I hope to hear from some of you. Leave a comment and if you'd liked to subscribe to this blog, just click the link over on the right. Oh yeah, another interesting thing to watch may be the ad link at the bottom of the page. The set up allowed me to choose "relate ad to blog content". Should be funny to see what "they" think goes along with our journey.

Safe travels.

5 Comments:

At 1:50 PM, Blogger Melissia said...

Apparently the journey has something to do with slick t-shirts.

But I digress.

I've been having some hope problems lately. Not for myself so much as for everyone else around me. The other day I wanted to scream - if one more person walks in my office and gives me bad news I AM going to scream!

I don't know what's going on, but it seems like there are diagnoses and deaths and failings left and right... and not very much good news to be had. So it is hard to keep hoping that things will get better. Especially when we hear over and over again that it's the trials that grow us. Well, I'm tired of the people around me having to grow. My friends are in pain and there's nothing I can do about it.

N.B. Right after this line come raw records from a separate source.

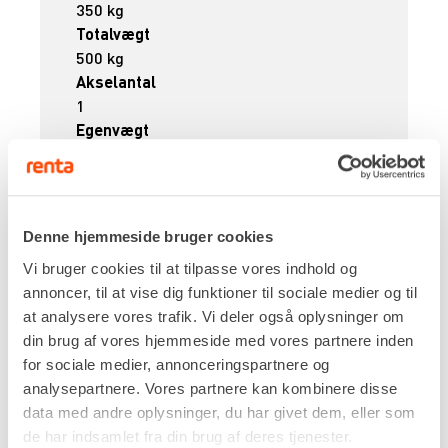
350 kg
Totalvægt
500 kg
Akselantal
1
Egenvægt
150 kg
DKK 528,00
Pr. dag
Ekskl. moms
Denne hjemmeside bruger cookies
Renta udlejer kun til erhverv. Gyldigt CVR-
nummer er påkrævet.
Vi bruger cookies til at tilpasse vores indhold og
annoncer, til at vise dig funktioner til sociale medier og til
at analysere vores trafik. Vi deler også oplysninger om
Flere informationer
LEJ NU
din brug af vores hjemmeside med vores partnere inden
for sociale medier, annonceringspartnere og
analysepartnere. Vores partnere kan kombinere disse
Minitrailer til professionelt brug
data med andre oplysninger, du har givet dem, eller som
de har indsamlet fra din brug af deres tjenester.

Every once in a while, there's a glimmer of hope - like "the cancer's not quite as bad as it could be" or "at least she's not suffering anymore." But it's still relative. It's not as bad as it could be... but it's no heaven either.

On the journey...
m

 
At 2:07 PM, Blogger Jennifer Coomer said...

Tears burned my eyes when I read that Marcy will have her last treatment soon.
I like "hope junkie". Can I borrow it? I think I'm a hope junkie, too. But sometimes I put my hope down and then I can't find it for a time.

 
At 2:13 PM, Blogger Vince said...

Bless your hearts, I can only imagine how hard this has been on all of you. You have been in our prayers all along, it's the least we could do after all you have done for us.
Love you guys
Vince & Brooke

 
At 7:14 PM, Anonymous Anonymous said...

Yes, it is extremely hard to come to the realization that "hope has left the building". You wonder how you got to that point, especially when you feel that it is against your nature. I find that I end up feeling bitter about my circumstances "making" me feel that way. Then, like you said, I have to focus and think about my perspective. It's everything. I'm glad that hope is knocking on the door and about to come back. I feel the same way at this time in life. I'm looking forward to better expectations! Keep the music playing.

 
At 8:15 PM, Anonymous Anonymous said...

I understand your feelings of not wanting to do this anymore. Several years ago I lost my brother to an accident. Then the next year my mother was diagnosed with breast cancer. I was ready to quit...I didn't want any more.
But my mom survived and my hope in God sustaines me through all troubled times!